1. Field of the Invention
The present invention relates to an image diagnostic processing device and an image diagnostic processing program which performs a diagnostic process on anatomic abnormality such as nodule abnormality or wen abnormality in a three-dimensional image collected using a medical image diagnostic modality such as an X-ray computed tomographic imaging device, an X-ray diagnostic device, a magnetic resonance imaging device or an ultrasonic diagnostic device.
2. Description of the Related Art
Now, as lung cancer is the top cause of cancer death and is being increased in Japan, social demand for preventive medicine by smoking countermeasures and early detection has increased. In municipalities of Japan, an examination for lung cancer using a chest plain X-ray film and sputum cytodiagnosis has been performed, but, in a report “study group on effectiveness evaluation of an examination for cancer” of Ministry of Health and Welfare of Japan, published in 1998, the effect of the existing examination for the lung cancer is obtained, but is insignificant. In an X-ray computed tomography (hereinafter, referred to as CT), lung-field type lung cancer can be more easily detected than a chest plain X-ray film. However, before 1990, at which time a helical scanning type CT was developed, the CT cannot be used in the examination for cancer because imaging time is long. Shortly after the helical CT is developed, imaging method using relatively low X-ray tube current (hereinafter, referred to as a low dose helical CT) was developed so as to reduce exposed dose and pilot study on the examination for lung cancer using this method was made in Japan and the united states of America. As a result, it is verified that the low dose helical CT has a lung-cancer detection ratio significantly higher than that of the chest plain X-ray film.
Meanwhile, imaging time in the helical CT has been continuously reduced by multiple-row of the CT detector since 1998 and, in a recent multi-detector row helical CT, a whole lung image can be acquired within ten seconds with isotropic resolution less than 1 mm. The technical improvement of the CT enables us to detect smaller lung cancers. However, since the multi-detector row helical CT generates several hundreds of images per one scan, a burden required for interpretation of the images significantly increases.

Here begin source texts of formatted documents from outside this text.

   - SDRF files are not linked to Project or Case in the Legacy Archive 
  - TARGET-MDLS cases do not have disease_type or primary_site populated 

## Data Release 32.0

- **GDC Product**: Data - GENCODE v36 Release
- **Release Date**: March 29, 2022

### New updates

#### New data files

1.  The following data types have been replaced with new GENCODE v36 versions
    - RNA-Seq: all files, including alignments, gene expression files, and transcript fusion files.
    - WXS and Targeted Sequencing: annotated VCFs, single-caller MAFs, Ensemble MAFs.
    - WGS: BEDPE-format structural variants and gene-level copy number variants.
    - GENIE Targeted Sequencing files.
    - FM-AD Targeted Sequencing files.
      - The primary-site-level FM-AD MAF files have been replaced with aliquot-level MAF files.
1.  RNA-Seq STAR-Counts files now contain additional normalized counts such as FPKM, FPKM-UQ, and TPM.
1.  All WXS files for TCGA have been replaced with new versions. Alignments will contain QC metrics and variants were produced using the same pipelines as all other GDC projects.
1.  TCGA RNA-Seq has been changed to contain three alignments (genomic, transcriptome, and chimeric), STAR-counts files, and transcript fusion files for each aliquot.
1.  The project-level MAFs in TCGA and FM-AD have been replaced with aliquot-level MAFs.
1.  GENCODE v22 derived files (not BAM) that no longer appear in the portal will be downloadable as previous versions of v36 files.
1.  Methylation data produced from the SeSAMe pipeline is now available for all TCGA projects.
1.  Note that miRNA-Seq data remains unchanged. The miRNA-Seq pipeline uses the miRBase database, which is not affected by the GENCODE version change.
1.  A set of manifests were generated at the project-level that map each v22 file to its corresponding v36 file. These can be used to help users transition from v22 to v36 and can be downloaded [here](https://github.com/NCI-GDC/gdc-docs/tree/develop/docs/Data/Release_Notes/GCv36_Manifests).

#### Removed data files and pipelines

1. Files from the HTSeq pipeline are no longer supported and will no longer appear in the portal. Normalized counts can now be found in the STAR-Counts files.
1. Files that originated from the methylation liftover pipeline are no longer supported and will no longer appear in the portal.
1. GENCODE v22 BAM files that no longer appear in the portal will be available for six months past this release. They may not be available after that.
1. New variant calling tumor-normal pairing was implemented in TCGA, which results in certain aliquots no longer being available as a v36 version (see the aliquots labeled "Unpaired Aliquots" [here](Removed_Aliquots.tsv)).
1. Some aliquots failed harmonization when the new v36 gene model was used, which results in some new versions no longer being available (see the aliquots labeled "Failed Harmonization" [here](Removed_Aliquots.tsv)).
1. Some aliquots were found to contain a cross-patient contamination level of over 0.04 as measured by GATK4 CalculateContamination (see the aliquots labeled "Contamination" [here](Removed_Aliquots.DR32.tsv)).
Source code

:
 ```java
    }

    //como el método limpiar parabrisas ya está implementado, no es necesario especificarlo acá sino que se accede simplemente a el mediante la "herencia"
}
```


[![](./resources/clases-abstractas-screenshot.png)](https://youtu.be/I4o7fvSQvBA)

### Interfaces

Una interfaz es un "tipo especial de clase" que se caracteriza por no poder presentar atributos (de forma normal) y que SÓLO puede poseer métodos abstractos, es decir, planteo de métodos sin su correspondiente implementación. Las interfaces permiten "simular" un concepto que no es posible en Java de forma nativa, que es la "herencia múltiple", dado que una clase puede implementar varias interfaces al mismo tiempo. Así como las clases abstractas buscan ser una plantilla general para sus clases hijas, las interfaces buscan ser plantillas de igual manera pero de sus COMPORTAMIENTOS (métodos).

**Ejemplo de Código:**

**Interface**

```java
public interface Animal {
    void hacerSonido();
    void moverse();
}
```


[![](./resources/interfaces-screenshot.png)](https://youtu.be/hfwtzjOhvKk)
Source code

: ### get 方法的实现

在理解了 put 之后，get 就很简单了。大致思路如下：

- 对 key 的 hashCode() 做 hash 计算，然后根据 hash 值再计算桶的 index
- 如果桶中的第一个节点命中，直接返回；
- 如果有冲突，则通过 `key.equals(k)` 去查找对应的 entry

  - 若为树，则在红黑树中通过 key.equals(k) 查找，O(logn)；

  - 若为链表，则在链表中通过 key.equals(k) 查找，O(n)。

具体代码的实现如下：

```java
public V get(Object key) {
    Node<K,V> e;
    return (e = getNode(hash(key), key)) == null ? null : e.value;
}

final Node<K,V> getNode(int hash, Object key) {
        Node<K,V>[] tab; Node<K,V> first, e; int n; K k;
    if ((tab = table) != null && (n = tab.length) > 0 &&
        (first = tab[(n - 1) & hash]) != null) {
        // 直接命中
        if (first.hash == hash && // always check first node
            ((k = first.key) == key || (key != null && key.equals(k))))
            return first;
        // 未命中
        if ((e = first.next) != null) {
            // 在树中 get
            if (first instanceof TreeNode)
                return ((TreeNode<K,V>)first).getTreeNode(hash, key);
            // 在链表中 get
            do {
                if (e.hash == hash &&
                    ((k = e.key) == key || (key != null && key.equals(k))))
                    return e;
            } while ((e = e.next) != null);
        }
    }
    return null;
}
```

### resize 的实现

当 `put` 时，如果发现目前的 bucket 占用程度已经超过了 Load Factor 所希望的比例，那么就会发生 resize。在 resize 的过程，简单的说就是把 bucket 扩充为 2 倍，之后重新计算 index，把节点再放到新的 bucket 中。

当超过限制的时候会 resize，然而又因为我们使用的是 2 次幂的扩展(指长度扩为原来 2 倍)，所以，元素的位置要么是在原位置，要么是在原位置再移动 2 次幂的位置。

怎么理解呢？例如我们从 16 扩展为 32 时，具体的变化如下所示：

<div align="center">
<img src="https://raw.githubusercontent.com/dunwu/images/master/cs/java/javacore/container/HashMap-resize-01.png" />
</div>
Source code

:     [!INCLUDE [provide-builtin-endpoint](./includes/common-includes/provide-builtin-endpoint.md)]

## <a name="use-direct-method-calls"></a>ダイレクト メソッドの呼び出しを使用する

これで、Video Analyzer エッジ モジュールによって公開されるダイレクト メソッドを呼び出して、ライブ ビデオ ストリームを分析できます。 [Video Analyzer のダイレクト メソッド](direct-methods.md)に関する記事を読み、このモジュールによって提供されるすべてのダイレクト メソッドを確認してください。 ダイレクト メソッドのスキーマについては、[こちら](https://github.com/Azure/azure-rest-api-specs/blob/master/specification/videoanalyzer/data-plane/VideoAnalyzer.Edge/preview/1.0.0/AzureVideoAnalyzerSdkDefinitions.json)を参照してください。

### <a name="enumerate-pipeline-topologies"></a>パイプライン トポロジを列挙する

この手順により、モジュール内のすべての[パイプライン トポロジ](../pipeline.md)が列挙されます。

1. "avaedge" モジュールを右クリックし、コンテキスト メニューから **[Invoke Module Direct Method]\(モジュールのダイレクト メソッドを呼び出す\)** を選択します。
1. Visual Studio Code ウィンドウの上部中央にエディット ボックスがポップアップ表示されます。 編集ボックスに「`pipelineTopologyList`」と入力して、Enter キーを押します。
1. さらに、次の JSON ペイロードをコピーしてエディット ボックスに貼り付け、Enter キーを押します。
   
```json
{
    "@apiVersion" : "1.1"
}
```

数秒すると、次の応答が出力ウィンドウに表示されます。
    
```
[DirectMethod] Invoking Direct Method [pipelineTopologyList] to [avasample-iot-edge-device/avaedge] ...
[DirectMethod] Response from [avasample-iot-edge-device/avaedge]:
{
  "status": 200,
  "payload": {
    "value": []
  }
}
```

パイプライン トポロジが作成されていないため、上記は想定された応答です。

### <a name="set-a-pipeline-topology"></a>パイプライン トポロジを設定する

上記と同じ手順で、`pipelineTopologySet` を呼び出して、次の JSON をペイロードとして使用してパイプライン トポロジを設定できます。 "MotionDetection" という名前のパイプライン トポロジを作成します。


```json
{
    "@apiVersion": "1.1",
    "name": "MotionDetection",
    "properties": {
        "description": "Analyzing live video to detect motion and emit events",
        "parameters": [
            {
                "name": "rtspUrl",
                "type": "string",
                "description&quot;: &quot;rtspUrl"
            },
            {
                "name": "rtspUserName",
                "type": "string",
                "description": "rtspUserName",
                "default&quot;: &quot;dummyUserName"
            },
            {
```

Under such circumstances, in order to establish the low dose helical CT as a method of examining lung cancer, it is widely known that a computer assisted diagnosis (hereinafter, referred to as CAD) for preventing lung cancer from being overlooked is necessary. Since small lung-field-type lung cancer appears on a CT image as nodule-shaped abnormality, automatic detection of abnormality (hereinafter, referred to as automatic detection of a CT lung nodule) is of importance and various studies have been made since 1990s (for example, see “David S. Paik, et al., “Surface Normal Overlap: A Computer-Aided Detection Algorithm With Application to Colonic Polyps and Lung Nodules in Helical CT”, IEEE TRANSACTIONS ON MEDICAL IMAGING, Vol. 23, No. 6, June 2004, p 661-675”).